Entomologists have long known that a group of insect viruses known as nucleopolyhedroviruses induce the larvae of moths to migrate to the top of plants before they die—a behavior which is thought to aid the virus’s transmission by enhancing its spread over the foliage and increasing the chances a new host will encounter it.
Exactly how these viruses drive behavioral change isn’t well understood. But a study published March 8 in Molecular Ecology reports that a nucleopolyhedrovirus (NPV) infecting cotton bollworm (Helicoverpa armigera) caterpillars cranks up the expression of genes involved in the larvae’s visual system—specifically, ones involved in perceiving light.
Robert Poulin, an evolutionary ecologist at the University of Otago in New Zealand who did not participate in the work, praises the study as one of the few to have looked at the mechanisms behind parasitic behavior manipulation “in great detail.”
NPVs belong to a broader group of viruses called baculoviruses that often alter their hosts’ locomotion.

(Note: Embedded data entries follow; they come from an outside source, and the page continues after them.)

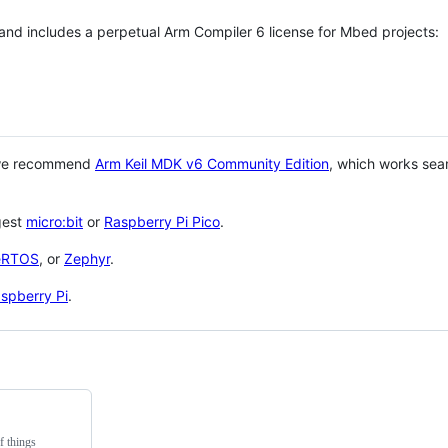
 and includes a perpetual Arm Compiler 6 license for Mbed projects:
 we recommend
Arm Keil MDK v6 Community Edition
, which works sea
gest
micro:bit
or
Raspberry Pi Pico
.
eRTOS
, or
Zephyr
.
spberry Pi
.
f things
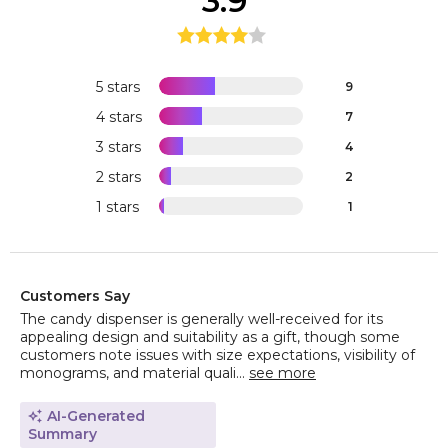
3.9
5 stars
9
4 stars
7
3 stars
4
2 stars
2
1 stars
1
Customers Say
The candy dispenser is generally well-received for its
appealing design and suitability as a gift, though some
customers note issues with size expectations, visibility of
monograms, and material quali...
see more
AI-Generated
Summary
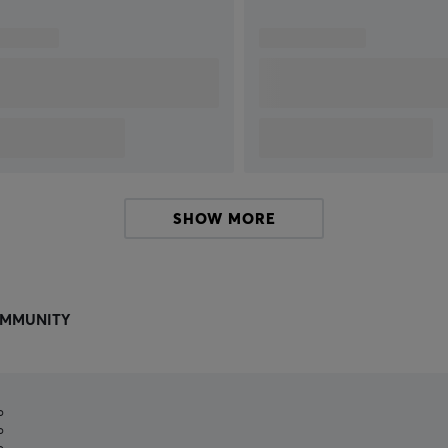
SHOW MORE
MMUNITY
%
%
%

Earlier work on NPVs in caterpillars had shown that exposure to light is needed in order for them to induce climbing, so researchers in the field had hypothesized that such infections could be inducing phototactic behavior, in which larvae move toward a light source (generally, the sun).
To test this, China Agricultural University (CAU) researcher Xiaoxia Liu and her colleagues fed moth larvae either virally contaminated food or an uninfected control diet and then placed them at the bottom of glass tubes or potted cotton plants. The glass tubes had an LED light source installed at either their top, middle, or bottom of the tube, while the plants had the light source at either the top or bottom, and the team recorded the distances traversed by each larva hourly.
When lights were placed at the top of the glass tubes, infected individuals climbed significantly higher 48 hours after infection and onward than did uninfected animals. They also tended to die at the same level where the light was placed, regardless of whether it was high or low. Using assays to estimate phototaxis and the retinal response to light, the team further reported higher reaction levels to light stimuli in infected larvae compared with the healthy controls.
Caterpillars detect light using simple eyes called stemmata. These organs could be mediating the phototaxic response in infected larvae, the team speculated, so they removed them surgically. They found that without stemmata, infected caterpillars were no longer phototaxic, and the height at which they died when light was above was significantly lower than that of infected larvae that received a sham operation where they were wounded near the stemmata but the organ was left intact.
This series of “detailed and rigorous experiments” demonstrates that the climbing behavior is “really a response to light, not to gravity or something else,” says Poulin.
Once it was clear that phototaxis was spurring the larvae to climb, the team speculated that the virus could be manipulating “the visual signaling pathway of their hosts,” write Liu, Xiaoming Liu, also of CAU, and other coauthors in an email to The Scientist. To test their hypothesis, they analyzed the transcriptomes of the head tissue of both healthy and infected larvae. They identified between 2,700 and 3,500 genes—depending on the number of days after the infection—that were expressed differently between the infected and noninfected groups. Among those genes, six were known to be involved in the response to light.
By quantifying the expression of these genes across different tissues and developmental stages, the team found three genes that were significantly upregulated after the viral infection: two coding for opsins—HaBL and HaLW—that detect short- and long-wave light, respectively, and a third light signal–related gene called TRPL. The team then used CRISPR/Cas9 to generate mutant larvae lacking each of the three genes, and found that the knockouts had significantly reduced responses to light and a reduced height at death when infected than did unedited controls, indicating the genes play key roles in the animals’ phototactic behavior.
How the virus alters the expression of these genes remains a mystery. The mechanisms by which parasites manipulate host behavior are very complex, write the researchers in their email. “Further research is needed on how the viral infection is affecting the expression of the genes,” they add.
Another aspect yet to be addressed is how behavioral modifications like the one observed in these caterpillars benefits the virus—if indeed it does—says University of British Columbia ecologist Judith Myers, who was not involved in the study. In the paper, the authors hypothesize that the death of caterpillars at elevated positions may favor viral transmission by bringing them closer to younger larvae, which spend more time at the upper parts of the plants than older animals. Based on experiments performed in Liu’s lab, the team says that younger larvae appear to be more vulnerable to the virus.
But as of yet, there isn’t clear evidence that the caterpillars’ climbs aid viral transmission. “It’s very hard to study the impact of this behavior on the spread of virus,” Myers explains. Still, she says future work should also address this part of the story.
Poulin notes that studies aiming to understand the mechanisms underpinning parasitically induced behavioral changes also allow scientists to learn more about the behavior of the hosts. That is, the tricks used by parasites may teach us unknown details about how organisms move or respond to stimuli in their natural environments. In that way, studies like this “open a window into the underpinnings of behavior,” he says.